Stephen Morash, BU’s director of emergency management, reminded the group that statistics show that people are more likely to win the lottery than to get caught in an active shooter situation. But if a shooting does happen, he said, it can happen very fast.

“These incidents are not unlike a lot of emergency situations we see, low-frequency but high-impact events,” Morash said. “We don’t think enough about them beforehand, and we really need to plan what we would do when it happens, so we can take decisive action very quickly to protect ourselves and our friends.”

The instructors pointed out that not only are such incidents extremely rare, but BUPD response times on campus is extremely good, generally well under a minute. In the years before Columbine, they said, police procedure involved forming a perimeter and waiting for a SWAT (special weapons and tactics) team to assemble. That has changed.

“Now we’re trained that as soon as we get there, we’re going in” to confront an active shooter and end the threat, says Robert Molloy (MET’91), BUPD deputy chief.

Training for such events is important, says Nee, because most people don’t automatically think about how they would respond to an active shooter.

“It’s the times that we live in,” she says.

Joel Brown, writer, BU Today at Boston University
Joel Brown

Joel Brown can be reached at jbnbpt@bu.edu.

7 Comments on BUPD Offers Active-Shooter Training

  • Andre on 02.28.2018 at 8:32 am

    No, thanks.

  • Bill on 02.28.2018 at 11:41 am

    Employees with class A LTC should be allowed to carry on campus. A fire extinguisher is not going to help.

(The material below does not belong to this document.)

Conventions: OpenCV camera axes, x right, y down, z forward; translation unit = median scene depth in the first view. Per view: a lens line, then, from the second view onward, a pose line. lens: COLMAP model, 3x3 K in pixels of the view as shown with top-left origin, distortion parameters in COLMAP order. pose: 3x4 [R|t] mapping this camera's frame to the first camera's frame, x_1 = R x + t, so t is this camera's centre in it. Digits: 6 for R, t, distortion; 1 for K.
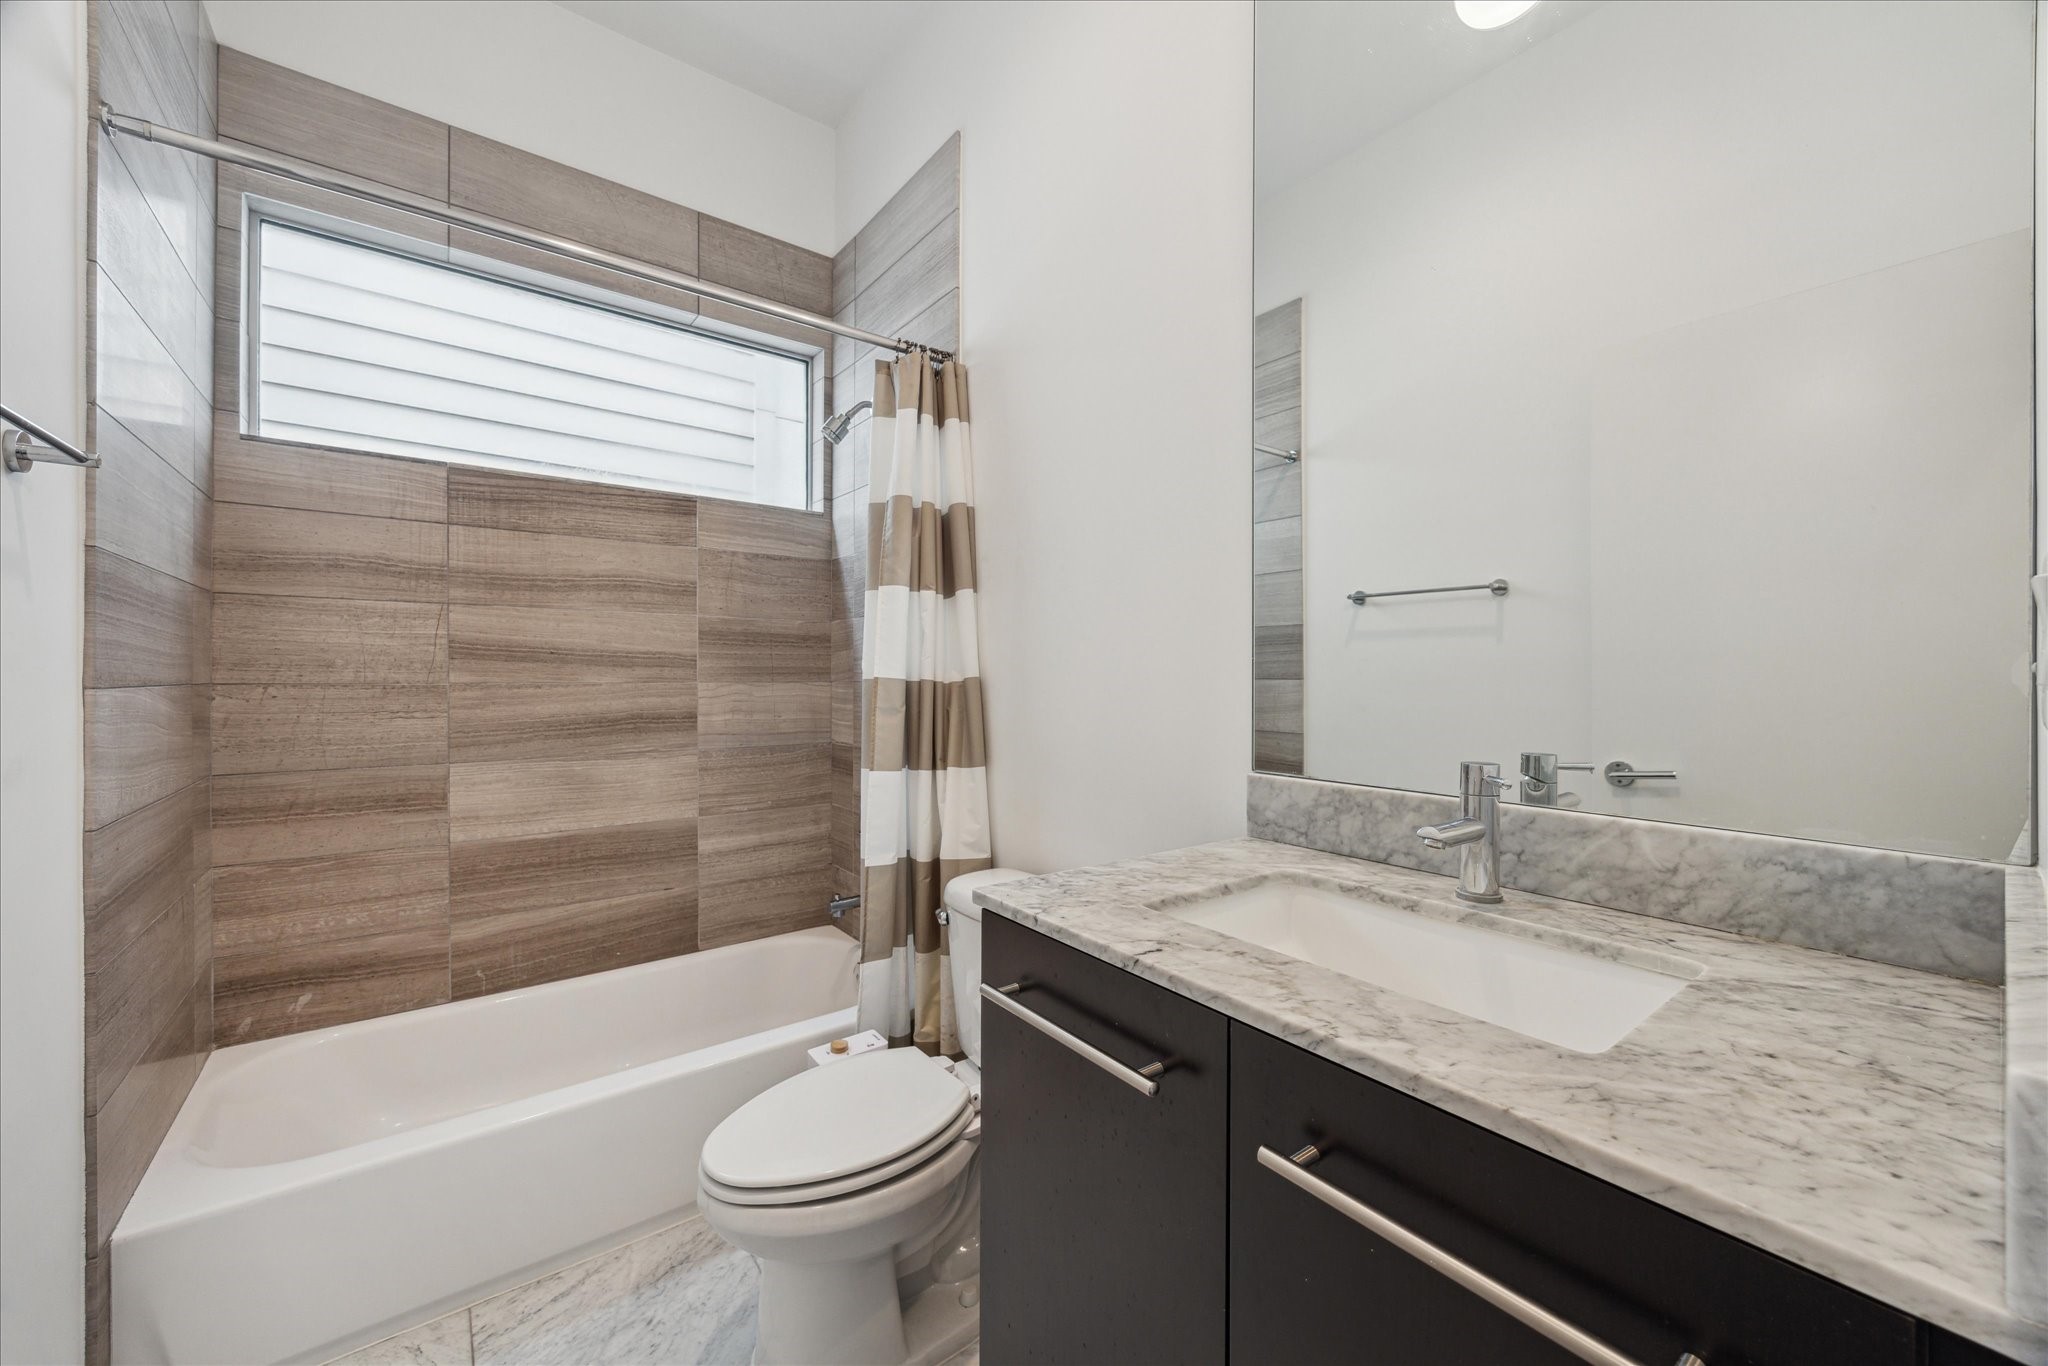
lens RADIAL K [[776.0, 0, 1027.6], [0, 776.0, 679.9], [0, 0, 1]] dist [-0.003772, 0.000061]
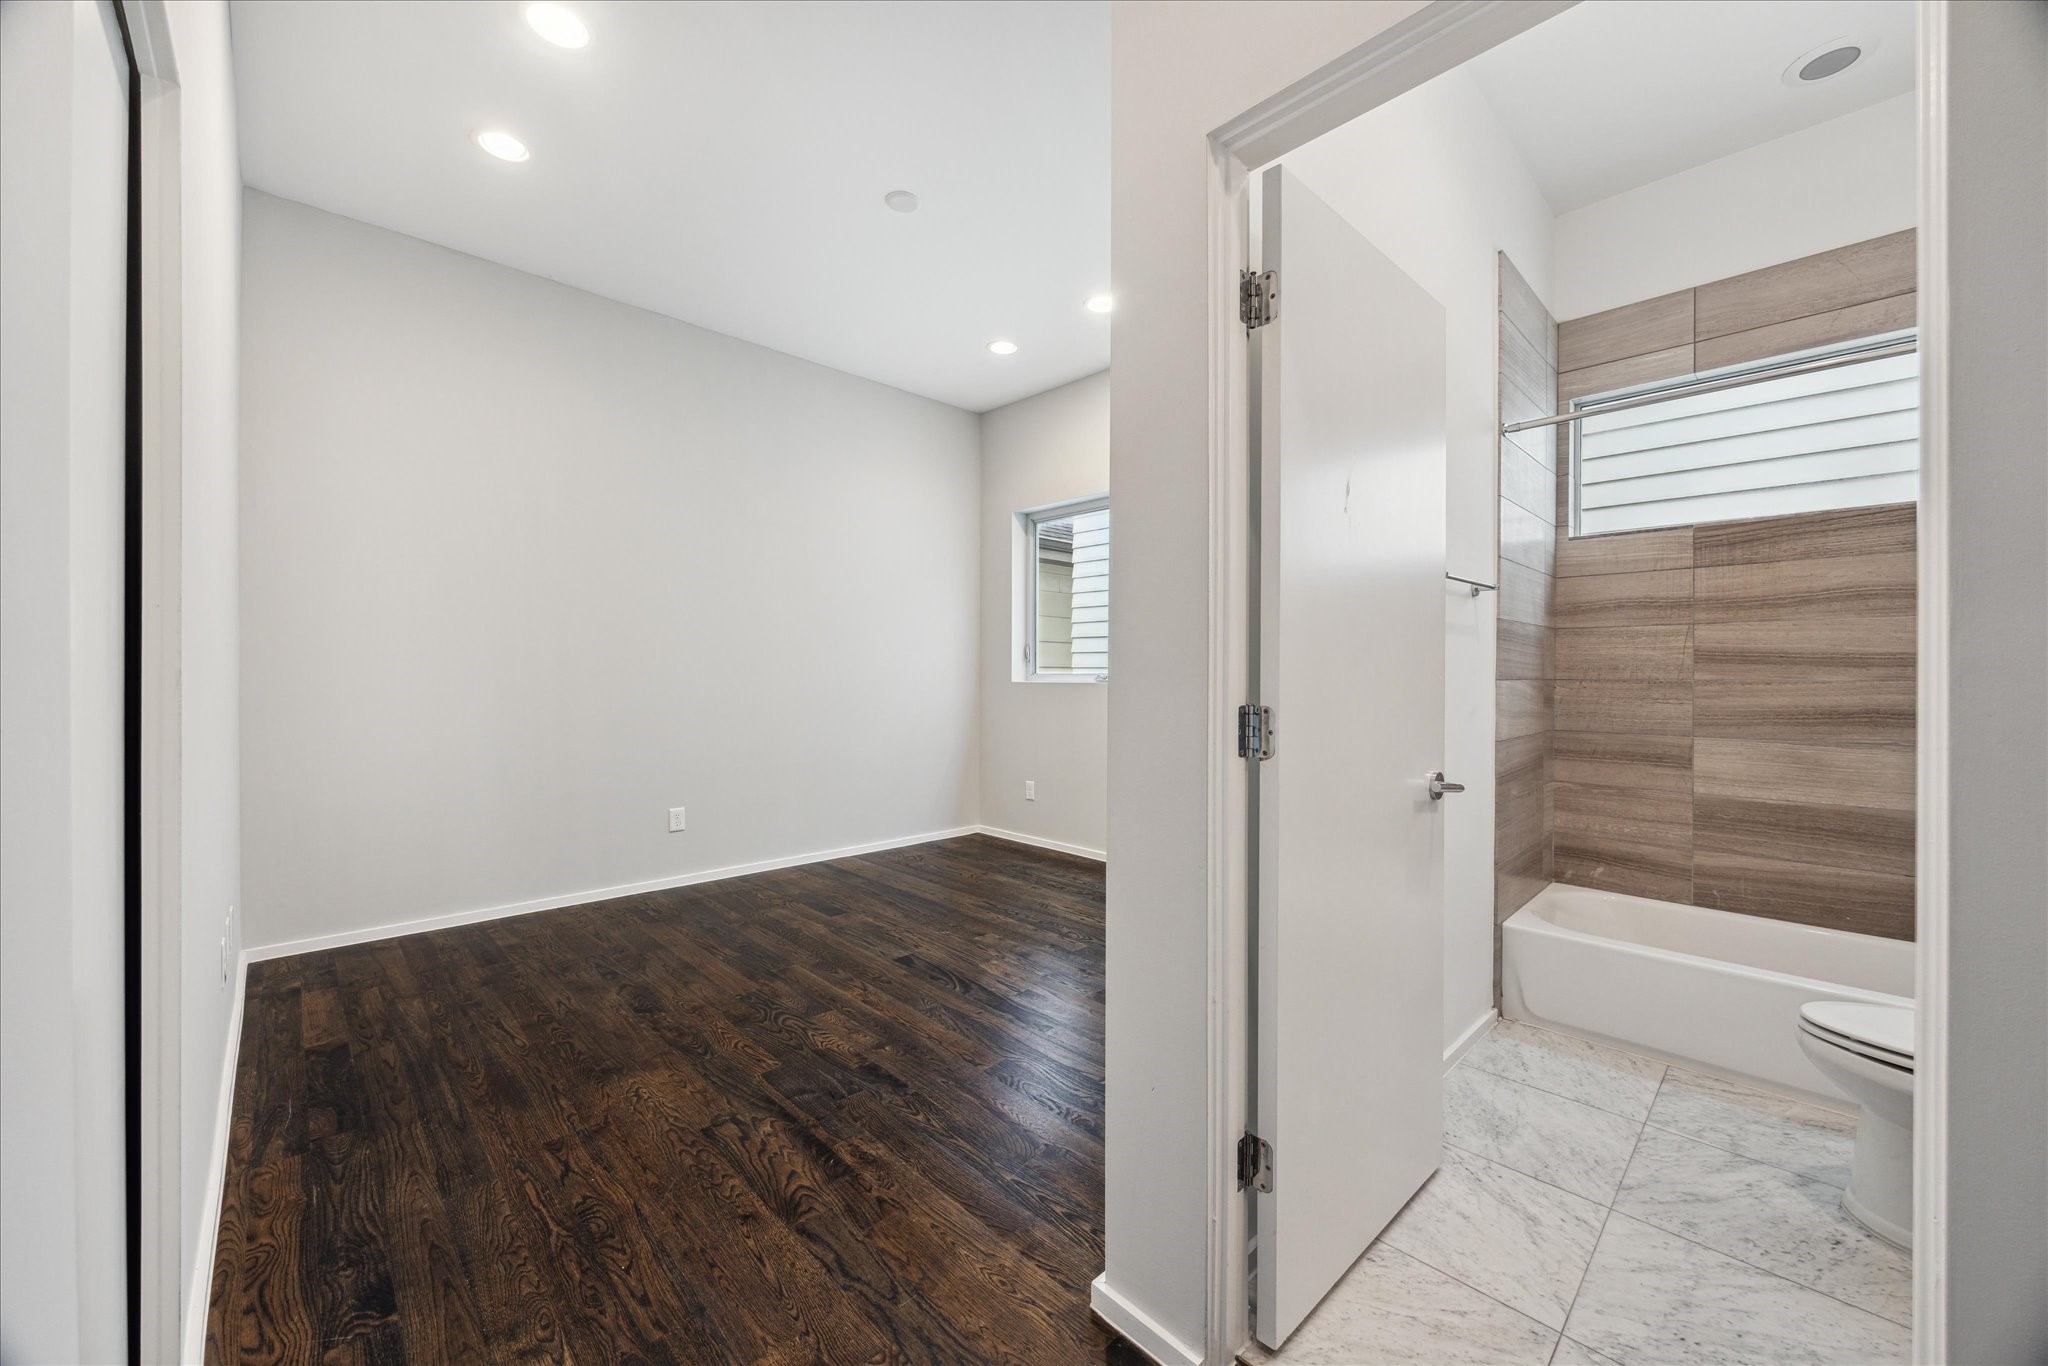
lens RADIAL K [[776.0, 0, 1026.1], [0, 776.0, 678.8], [0, 0, 1]] dist [-0.003772, 0.000061]
pose [[0.112381, 0.004626, -0.993654, 0.537545], [-0.005728, 0.999976, 0.004008, 0.003232], [0.993649, 0.005241, 0.112405, -0.385292]]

    • Dan on 02.28.2018 at 6:20 pm

      There’s at least one Boston area police department that (6 years ago anyway) would deny a LTC-A or B to anyone stating they were a student or regular employee at any local university. Of course they didn’t tell you it would be an automatic rejection until after you’d taken the required safety course, gotten three personal references, written the application, passed the background check, and paid the application fee.

    • peter on 02.28.2018 at 6:25 pm

      I agree. Strange that at the Parkland shooting, Law Enforcement failed to immediately engage as they had been trained to do. There is most certainly more to this story than is being reported in most press.

    • Beb on 03.01.2018 at 6:05 pm

      BUPD are already employees that are licenced to carry. You would rather just trust that an average civilian won’t go off the rails? That is the deluded attitude that saturated the country with AR15s carrying freaks.

  • Nicole on 03.03.2018 at 9:00 am

    BU could improve safety a lot by doing some very basic updates to their ridiculously antiquated classroom buildings. In most of the classrooms in CAS, for example, the professor can not even lock the classroom door in case of an active shooter or other emergency. I brought this up when I was a faculty member back in 2007, after the Virginia Tech shootings. Nothing was done. It’s been 11 years. How much are students paying in tuition these days, and how much does it cost to install a lock that the professor can use? These buildings have no security and anyone off the street can just walk in.

  • Jose Artigas on 03.06.2018 at 6:39 pm

    A fire extinguisher actually can help a lot. It can distract the attacker, even temporarily disable him. The upcoming training sessions should confirm the importance of distracting a shooter if the preferred options of Run or Hide aren’t viable. This was made clear when I went thru similar training at another workplace.

    Regardless, as Beb notes, Andre’s choice solution will only add more firearms to an already-volatile mix & increase the chances of a tragedy occurring.